Well, let's not forget that text models are not the only models! Video models are much slower and need comparatively more resources, and all they can do even at that size is generate videos a few seconds long. Clearly a ton more work is going to go into those, and demand for them will probably increase as more creative tools get authored using them as a central part of the workflow. Low-res local rendering for preview might be a thing, but the lion's share of the work for high-res, near-realtime rendering is going to be done on huge clusters for a long time yet.
This is definitely a good point. I imagine the max capacity for video models is significantly lower than for text models (there just aren't as many professionals in video as there are people who write text or code) but I could be wrong.
I think there’s still an open question around are the ultra-large next-gen models worth it?
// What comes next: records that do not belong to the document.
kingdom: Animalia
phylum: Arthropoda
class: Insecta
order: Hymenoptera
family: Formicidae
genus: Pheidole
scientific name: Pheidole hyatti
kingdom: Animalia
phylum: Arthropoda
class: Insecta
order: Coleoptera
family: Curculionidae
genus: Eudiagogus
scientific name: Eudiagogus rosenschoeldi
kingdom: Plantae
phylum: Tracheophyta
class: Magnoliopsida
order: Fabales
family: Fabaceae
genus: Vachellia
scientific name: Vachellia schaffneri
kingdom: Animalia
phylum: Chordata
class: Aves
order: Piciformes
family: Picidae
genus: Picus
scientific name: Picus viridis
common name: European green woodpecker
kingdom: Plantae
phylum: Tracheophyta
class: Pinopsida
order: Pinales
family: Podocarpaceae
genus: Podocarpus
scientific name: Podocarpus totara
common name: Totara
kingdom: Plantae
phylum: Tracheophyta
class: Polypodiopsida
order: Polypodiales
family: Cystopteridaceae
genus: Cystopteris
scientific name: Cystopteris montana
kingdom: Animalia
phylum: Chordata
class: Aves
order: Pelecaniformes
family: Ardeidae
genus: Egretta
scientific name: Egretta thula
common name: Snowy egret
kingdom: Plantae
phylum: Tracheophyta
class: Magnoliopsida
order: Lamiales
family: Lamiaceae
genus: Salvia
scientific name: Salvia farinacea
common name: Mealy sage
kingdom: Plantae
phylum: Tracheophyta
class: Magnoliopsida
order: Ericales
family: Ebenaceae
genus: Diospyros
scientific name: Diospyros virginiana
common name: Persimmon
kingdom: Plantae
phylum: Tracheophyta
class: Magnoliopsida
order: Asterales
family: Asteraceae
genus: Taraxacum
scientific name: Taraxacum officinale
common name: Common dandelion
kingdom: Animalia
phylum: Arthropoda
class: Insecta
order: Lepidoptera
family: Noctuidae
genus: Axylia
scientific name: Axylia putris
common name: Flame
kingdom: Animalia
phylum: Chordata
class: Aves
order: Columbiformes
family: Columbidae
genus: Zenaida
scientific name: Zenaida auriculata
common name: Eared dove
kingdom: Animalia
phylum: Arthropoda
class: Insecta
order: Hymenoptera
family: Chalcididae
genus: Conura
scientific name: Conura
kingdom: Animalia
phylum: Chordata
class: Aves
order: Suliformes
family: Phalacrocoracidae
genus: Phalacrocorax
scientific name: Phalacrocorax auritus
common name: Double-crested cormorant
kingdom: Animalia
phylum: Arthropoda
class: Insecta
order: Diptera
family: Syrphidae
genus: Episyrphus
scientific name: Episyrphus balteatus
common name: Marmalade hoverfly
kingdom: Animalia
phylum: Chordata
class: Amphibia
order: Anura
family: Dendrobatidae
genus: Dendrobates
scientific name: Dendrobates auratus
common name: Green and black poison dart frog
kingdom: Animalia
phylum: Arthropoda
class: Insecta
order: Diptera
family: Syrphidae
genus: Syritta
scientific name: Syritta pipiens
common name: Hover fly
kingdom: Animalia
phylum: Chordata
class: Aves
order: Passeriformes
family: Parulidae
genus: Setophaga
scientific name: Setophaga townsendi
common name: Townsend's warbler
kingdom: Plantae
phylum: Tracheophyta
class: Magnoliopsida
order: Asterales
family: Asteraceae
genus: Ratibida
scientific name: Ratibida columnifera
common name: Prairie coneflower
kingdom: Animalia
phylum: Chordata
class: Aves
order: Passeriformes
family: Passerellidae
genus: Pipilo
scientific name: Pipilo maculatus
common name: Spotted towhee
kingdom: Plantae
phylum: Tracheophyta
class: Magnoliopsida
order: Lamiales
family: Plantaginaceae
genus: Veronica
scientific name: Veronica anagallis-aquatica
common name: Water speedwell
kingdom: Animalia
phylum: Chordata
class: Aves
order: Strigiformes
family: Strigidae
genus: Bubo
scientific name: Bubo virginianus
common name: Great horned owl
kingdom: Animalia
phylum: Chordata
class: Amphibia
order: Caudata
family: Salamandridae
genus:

For those of us without early access to Mythos, it’s hard to verify whether it’s been held back from the public due to actually being “too dangerously powerful to release yet” as implied or because the gains aren’t outpacing the costs.
I think GPT 4.5 showed that there is indeed a practical limit we're close too. That was supposedly a high-trillions of parameter model that was deprecated almost immediately because it was slow, insanely expensive, and had questionable benefits over the smaller models. Though apparently the new Mythos and whatever GPT Spud is (if it wasn't 5.5) are back up in the high trillions.
Actually having used it a bit, I'm quite excited to see a modern model of similar size.

I think what people didn't realize was, just because the GPT-4.5 model didn't get better on the benchmarks, didn't mean the model wasn't different than the earlier models. It was being compared to thinking models that were being developed at the same time.

The GPT 4.5 model still has some of the most "human" like abilities in communication even though it isn't particularly good a problem solving. It hadn't under gone the same type of reinforcement training.

I still use GPT 4.5 sometimes, in creative exercises it can be surprisingly effective. The model is still available.

yes and no. We've reached the point where larger models are higher quality, but they're also too expensive and slow to be used broadly. The giant models, however are still useful for training smaller models that are actually deployable.